DIRECTIVE. Reproduce every line of the data below verbatim, keeping each character, space, and line break unchanged.

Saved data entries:
.....

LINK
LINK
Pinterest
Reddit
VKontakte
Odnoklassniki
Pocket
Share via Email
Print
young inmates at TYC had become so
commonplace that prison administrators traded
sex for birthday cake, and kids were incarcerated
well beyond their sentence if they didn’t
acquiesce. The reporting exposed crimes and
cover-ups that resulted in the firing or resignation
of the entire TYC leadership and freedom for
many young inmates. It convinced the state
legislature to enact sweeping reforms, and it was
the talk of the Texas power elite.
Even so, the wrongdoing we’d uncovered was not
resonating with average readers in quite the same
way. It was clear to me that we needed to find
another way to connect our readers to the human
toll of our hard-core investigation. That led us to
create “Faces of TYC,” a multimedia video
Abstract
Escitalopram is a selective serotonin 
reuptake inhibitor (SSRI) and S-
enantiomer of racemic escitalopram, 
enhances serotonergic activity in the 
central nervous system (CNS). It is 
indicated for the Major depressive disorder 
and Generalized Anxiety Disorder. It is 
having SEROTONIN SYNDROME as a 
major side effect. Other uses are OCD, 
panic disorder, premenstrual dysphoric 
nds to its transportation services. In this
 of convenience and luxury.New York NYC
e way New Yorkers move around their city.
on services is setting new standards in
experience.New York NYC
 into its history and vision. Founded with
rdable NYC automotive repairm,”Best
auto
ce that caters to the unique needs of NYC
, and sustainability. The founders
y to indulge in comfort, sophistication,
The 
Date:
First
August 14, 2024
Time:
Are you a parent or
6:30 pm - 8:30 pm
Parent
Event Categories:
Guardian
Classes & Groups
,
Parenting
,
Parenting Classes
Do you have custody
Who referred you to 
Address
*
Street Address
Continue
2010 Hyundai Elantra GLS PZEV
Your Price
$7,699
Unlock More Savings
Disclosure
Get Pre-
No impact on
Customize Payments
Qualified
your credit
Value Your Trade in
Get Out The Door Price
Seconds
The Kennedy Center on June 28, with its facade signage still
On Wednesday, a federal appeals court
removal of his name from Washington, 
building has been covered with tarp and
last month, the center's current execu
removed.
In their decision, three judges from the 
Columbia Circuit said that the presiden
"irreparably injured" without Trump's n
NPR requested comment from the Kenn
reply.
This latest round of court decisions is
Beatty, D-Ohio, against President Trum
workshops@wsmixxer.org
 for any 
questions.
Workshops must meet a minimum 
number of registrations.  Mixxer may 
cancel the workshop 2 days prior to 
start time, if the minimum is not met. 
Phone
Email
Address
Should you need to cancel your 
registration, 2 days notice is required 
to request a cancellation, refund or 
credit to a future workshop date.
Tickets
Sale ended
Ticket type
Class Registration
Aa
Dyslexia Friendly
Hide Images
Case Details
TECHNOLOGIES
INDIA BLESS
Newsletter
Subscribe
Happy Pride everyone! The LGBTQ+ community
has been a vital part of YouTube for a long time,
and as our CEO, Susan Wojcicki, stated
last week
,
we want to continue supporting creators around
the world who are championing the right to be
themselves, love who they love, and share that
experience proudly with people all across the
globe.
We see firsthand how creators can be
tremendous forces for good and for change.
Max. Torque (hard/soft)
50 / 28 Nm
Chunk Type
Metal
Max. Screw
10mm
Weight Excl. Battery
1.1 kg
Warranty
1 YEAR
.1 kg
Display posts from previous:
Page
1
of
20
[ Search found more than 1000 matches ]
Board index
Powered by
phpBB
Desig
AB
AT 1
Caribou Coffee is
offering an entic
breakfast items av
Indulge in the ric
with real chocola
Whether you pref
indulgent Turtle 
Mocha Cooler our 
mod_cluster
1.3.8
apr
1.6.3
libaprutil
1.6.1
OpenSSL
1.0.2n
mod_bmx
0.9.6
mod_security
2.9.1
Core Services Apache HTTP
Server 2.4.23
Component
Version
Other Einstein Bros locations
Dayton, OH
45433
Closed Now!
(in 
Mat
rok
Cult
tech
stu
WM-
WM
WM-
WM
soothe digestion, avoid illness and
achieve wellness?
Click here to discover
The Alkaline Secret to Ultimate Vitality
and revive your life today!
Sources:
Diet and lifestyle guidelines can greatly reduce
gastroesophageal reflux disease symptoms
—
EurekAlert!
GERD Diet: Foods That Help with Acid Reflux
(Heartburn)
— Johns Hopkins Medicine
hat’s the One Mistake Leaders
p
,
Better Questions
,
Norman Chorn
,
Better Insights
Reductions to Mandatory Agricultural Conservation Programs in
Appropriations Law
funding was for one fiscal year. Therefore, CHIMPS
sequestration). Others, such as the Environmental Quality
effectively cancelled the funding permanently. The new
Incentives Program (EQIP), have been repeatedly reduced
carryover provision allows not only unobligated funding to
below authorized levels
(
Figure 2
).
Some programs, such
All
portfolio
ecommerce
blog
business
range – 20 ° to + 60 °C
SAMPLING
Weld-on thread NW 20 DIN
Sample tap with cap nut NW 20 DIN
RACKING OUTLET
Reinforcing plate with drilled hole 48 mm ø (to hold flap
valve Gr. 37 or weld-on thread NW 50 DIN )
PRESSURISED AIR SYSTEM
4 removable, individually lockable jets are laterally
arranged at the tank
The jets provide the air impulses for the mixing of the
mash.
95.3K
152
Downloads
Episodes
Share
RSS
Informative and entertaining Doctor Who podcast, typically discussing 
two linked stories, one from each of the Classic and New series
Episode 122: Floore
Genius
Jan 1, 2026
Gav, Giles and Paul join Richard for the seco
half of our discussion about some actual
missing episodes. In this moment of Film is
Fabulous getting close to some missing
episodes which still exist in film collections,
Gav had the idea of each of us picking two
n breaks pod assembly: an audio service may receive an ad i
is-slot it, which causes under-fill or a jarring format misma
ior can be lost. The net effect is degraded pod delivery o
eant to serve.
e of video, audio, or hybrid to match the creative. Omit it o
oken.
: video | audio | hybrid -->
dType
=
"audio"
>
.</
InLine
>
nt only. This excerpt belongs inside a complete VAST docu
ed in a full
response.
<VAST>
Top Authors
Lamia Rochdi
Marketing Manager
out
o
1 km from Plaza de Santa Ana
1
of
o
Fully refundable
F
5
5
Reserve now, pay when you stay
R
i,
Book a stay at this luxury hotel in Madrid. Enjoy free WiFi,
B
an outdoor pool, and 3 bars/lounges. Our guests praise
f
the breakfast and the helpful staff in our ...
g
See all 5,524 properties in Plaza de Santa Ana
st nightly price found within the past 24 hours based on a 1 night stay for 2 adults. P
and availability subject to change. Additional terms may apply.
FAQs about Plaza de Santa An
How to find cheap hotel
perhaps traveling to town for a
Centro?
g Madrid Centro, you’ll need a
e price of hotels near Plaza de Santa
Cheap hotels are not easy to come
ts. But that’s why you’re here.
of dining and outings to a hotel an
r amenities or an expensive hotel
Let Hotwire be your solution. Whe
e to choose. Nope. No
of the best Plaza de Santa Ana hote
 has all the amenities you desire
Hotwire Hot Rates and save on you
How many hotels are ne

.....

TASK RESPONSE.
LINK
LINK
Pinterest
Reddit
VKontakte
Odnoklassniki
Pocket
Share via Email
Print
young inmates at TYC had become so
commonplace that prison administrators traded
sex for birthday cake, and kids were incarcerated
well beyond their sentence if they didn’t
acquiesce. The reporting exposed crimes and
cover-ups that resulted in the firing or resignation
of the entire TYC leadership and freedom for
many young inmates. It convinced the state
legislature to enact sweeping reforms, and it was
the talk of the Texas power elite.
Even so, the wrongdoing we’d uncovered was not
resonating with average readers in quite the same
way. It was clear to me that we needed to find
another way to connect our readers to the human
toll of our hard-core investigation. That led us to
create “Faces of TYC,” a multimedia video
Abstract
Escitalopram is a selective serotonin 
reuptake inhibitor (SSRI) and S-
enantiomer of racemic escitalopram, 
enhances serotonergic activity in the 
central nervous system (CNS). It is 
indicated for the Major depressive disorder 
and Generalized Anxiety Disorder. It is 
having SEROTONIN SYNDROME as a 
major side effect. Other uses are OCD, 
panic disorder, premenstrual dysphoric 
nds to its transportation services. In this
 of convenience and luxury.New York NYC
e way New Yorkers move around their city.
on services is setting new standards in
experience.New York NYC
 into its history and vision. Founded with
rdable NYC automotive repairm,”Best
auto
ce that caters to the unique needs of NYC
, and sustainability. The founders
y to indulge in comfort, sophistication,
The 
Date:
First
August 14, 2024
Time:
Are you a parent or
6:30 pm - 8:30 pm
Parent
Event Categories:
Guardian
Classes & Groups
,
Parenting
,
Parenting Classes
Do you have custody
Who referred you to 
Address
*
Street Address
Continue
2010 Hyundai Elantra GLS PZEV
Your Price
$7,699
Unlock More Savings
Disclosure
Get Pre-
No impact on
Customize Payments
Qualified
your credit
Value Your Trade in
Get Out The Door Price
Seconds
The Kennedy Center on June 28, with its facade signage still
On Wednesday, a federal appeals court
removal of his name from Washington, 
building has been covered with tarp and
last month, the center's current execu
removed.
In their decision, three judges from the 
Columbia Circuit said that the presiden
"irreparably injured" without Trump's n
NPR requested comment from the Kenn
reply.
This latest round of court decisions is
Beatty, D-Ohio, against President Trum
workshops@wsmixxer.org
 for any 
questions.
Workshops must meet a minimum 
number of registrations.  Mixxer may 
cancel the workshop 2 days prior to 
start time, if the minimum is not met. 
Phone
Email
Address
Should you need to cancel your 
registration, 2 days notice is required 
to request a cancellation, refund or 
credit to a future workshop date.
Tickets
Sale ended
Ticket type
Class Registration
Aa
Dyslexia Friendly
Hide Images
Case Details
TECHNOLOGIES
INDIA BLESS
Newsletter
Subscribe
Happy Pride everyone! The LGBTQ+ community
has been a vital part of YouTube for a long time,
and as our CEO, Susan Wojcicki, stated
last week
,
we want to continue supporting creators around
the world who are championing the right to be
themselves, love who they love, and share that
experience proudly with people all across the
globe.
We see firsthand how creators can be
tremendous forces for good and for change.
Max. Torque (hard/soft)
50 / 28 Nm
Chunk Type
Metal
Max. Screw
10mm
Weight Excl. Battery
1.1 kg
Warranty
1 YEAR
.1 kg
Display posts from previous:
Page
1
of
20
[ Search found more than 1000 matches ]
Board index
Powered by
phpBB
Desig
AB
AT 1
Caribou Coffee is
offering an entic
breakfast items av
Indulge in the ric
with real chocola
Whether you pref
indulgent Turtle 
Mocha Cooler our 
mod_cluster
1.3.8
apr
1.6.3
libaprutil
1.6.1
OpenSSL
1.0.2n
mod_bmx
0.9.6
mod_security
2.9.1
Core Services Apache HTTP
Server 2.4.23
Component
Version
Other Einstein Bros locations
Dayton, OH
45433
Closed Now!
(in 
Mat
rok
Cult
tech
stu
WM-
WM
WM-
WM
soothe digestion, avoid illness and
achieve wellness?
Click here to discover
The Alkaline Secret to Ultimate Vitality
and revive your life today!
Sources:
Diet and lifestyle guidelines can greatly reduce
gastroesophageal reflux disease symptoms
—
EurekAlert!
GERD Diet: Foods That Help with Acid Reflux
(Heartburn)
— Johns Hopkins Medicine
hat’s the One Mistake Leaders
p
,
Better Questions
,
Norman Chorn
,
Better Insights
Reductions to Mandatory Agricultural Conservation Programs in
Appropriations Law
funding was for one fiscal year. Therefore, CHIMPS
sequestration). Others, such as the Environmental Quality
effectively cancelled the funding permanently. The new
Incentives Program (EQIP), have been repeatedly reduced
carryover provision allows not only unobligated funding to
below authorized levels
(
Figure 2
).
Some programs, such
All
portfolio
ecommerce
blog
business
range – 20 ° to + 60 °C
SAMPLING
Weld-on thread NW 20 DIN
Sample tap with cap nut NW 20 DIN
RACKING OUTLET
Reinforcing plate with drilled hole 48 mm ø (to hold flap
valve Gr. 37 or weld-on thread NW 50 DIN )
PRESSURISED AIR SYSTEM
4 removable, individually lockable jets are laterally
arranged at the tank
The jets provide the air impulses for the mixing of the
mash.
95.3K
152
Downloads
Episodes
Share
RSS
Informative and entertaining Doctor Who podcast, typically discussing 
two linked stories, one from each of the Classic and New series
Episode 122: Floore
Genius
Jan 1, 2026
Gav, Giles and Paul join Richard for the seco
half of our discussion about some actual
missing episodes. In this moment of Film is
Fabulous getting close to some missing
episodes which still exist in film collections,
Gav had the idea of each of us picking two
n breaks pod assembly: an audio service may receive an ad i
is-slot it, which causes under-fill or a jarring format misma
ior can be lost. The net effect is degraded pod delivery o
eant to serve.
e of video, audio, or hybrid to match the creative. Omit it o
oken.
: video | audio | hybrid -->
dType
=
"audio"
>
.</
InLine
>
nt only. This excerpt belongs inside a complete VAST docu
ed in a full
response.
<VAST>
Top Authors
Lamia Rochdi
Marketing Manager
out
o
1 km from Plaza de Santa Ana
1
of
o
Fully refundable
F
5
5
Reserve now, pay when you stay
R
i,
Book a stay at this luxury hotel in Madrid. Enjoy free WiFi,
B
an outdoor pool, and 3 bars/lounges. Our guests praise
f
the breakfast and the helpful staff in our ...
g
See all 5,524 properties in Plaza de Santa Ana
st nightly price found within the past 24 hours based on a 1 night stay for 2 adults. P
and availability subject to change. Additional terms may apply.
FAQs about Plaza de Santa An
How to find cheap hotel
perhaps traveling to town for a
Centro?
g Madrid Centro, you’ll need a
e price of hotels near Plaza de Santa
Cheap hotels are not easy to come
ts. But that’s why you’re here.
of dining and outings to a hotel an
r amenities or an expensive hotel
Let Hotwire be your solution. Whe
e to choose. Nope. No
of the best Plaza de Santa Ana hote
 has all the amenities you desire
Hotwire Hot Rates and save on you
How many hotels are ne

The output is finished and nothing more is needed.